BEGIN

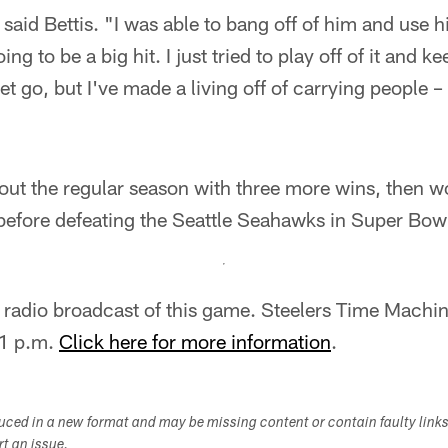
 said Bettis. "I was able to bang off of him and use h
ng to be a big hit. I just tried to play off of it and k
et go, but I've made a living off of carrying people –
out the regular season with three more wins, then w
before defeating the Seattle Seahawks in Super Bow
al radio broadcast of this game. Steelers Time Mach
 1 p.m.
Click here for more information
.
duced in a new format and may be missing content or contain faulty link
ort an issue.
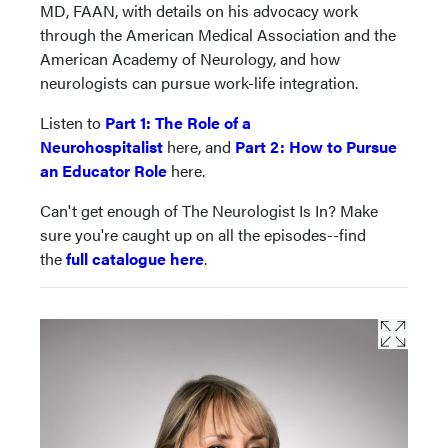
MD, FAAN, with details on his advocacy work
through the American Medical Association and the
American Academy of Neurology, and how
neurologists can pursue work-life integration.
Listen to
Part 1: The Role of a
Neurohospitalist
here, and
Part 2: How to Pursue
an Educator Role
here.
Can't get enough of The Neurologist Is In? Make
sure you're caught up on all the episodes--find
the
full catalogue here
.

END

= Aim of the task =
Convert the stretch from the start of the rows through the line containing "ort an issue.", inclusive, into a JSON list of strings with one string per line. Omit blank lines and the pictures.

= Your solution =
[
  " said Bettis. \"I was able to bang off of him and use h",
  "ng to be a big hit. I just tried to play off of it and k",
  "et go, but I've made a living off of carrying people –",
  "out the regular season with three more wins, then w",
  "before defeating the Seattle Seahawks in Super Bow",
  "al radio broadcast of this game. Steelers Time Mach",
  " 1 p.m.",
  "Click here for more information",
  ".",
  "duced in a new format and may be missing content or contain faulty link",
  "ort an issue."
]